Leidiane poderia ter sido indicada ao Oscar de alguma coisa apenas para denunciar, no português de pouca escola, que o Ministério Público do Ceará (MPCE) a fez remoer a dor pela falta que Mizael faz.

O promotor de Justiça Sérgio Leitão, de Chorozinho, pediu que a Justiça inocentasse o sargento e mais dois PMs que já haviam virados réus, em 2022, pelo assassinato de Mizael.
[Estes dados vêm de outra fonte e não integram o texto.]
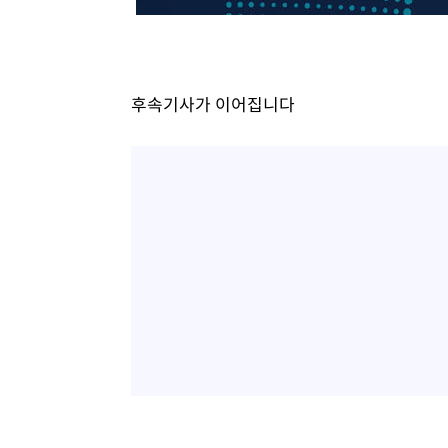
후속기사가 이어집니다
O pedido vai na contramão da investigação da Controladoria dos Órgãos da Segurança Pública do Ceará (CGD), que conta a história de um assassinato a sangue frio.
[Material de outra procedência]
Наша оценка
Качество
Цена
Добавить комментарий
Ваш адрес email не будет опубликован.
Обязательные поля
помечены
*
E ainda há o testemunho ocular de Lizângela Rodrigues (que desapareceu) e que reforça, com o que mostrou a CGD, absurdos da noite de 1º de julho de 2020.
Pela investigação, os PMs, fortemente armados e impondo medo, de acordo com a CGD, conseguiram uma "permissão" para entrar na casa inviolável. Os policiais estavam atrás de um perigoso "loiro". Afobados, teriam confundidos o cabelo louro do garoto com o do bandido.

Mizael, um pixote branco e mirrado, dormia em um dos quartos. Nem acordou, teria sido executado no sono.

Pela investigação, quando viram a quimera que criaram, os policiais teriam alterado a cena do crime. Está tudo no relatório da CGD: teriam inventado um revólver que nunca existiu com Mizael, retirado o corpo do lugar e levado a roupa de cama tomada pelo sangue. Fora outras fraudes para caiar o assassinato do menino que dormia. O promotor desconsiderou a investigação, e levou em conta apenas o argumento dos PMs de que teria havido legítima defesa.

A despeliculadora de castanha de caju, Leidiane, ainda está aqui. Enlouquecendo com a ausência de Mizael desaparecido nos dias dela. Uma mãe que enterrou o filho.

Cabe à Justiça avaliar com rigor o pedido do promotor. O Ministério Público e a Defensoria Pública são as últimas portas que temos para recorrer contra ilegalidades.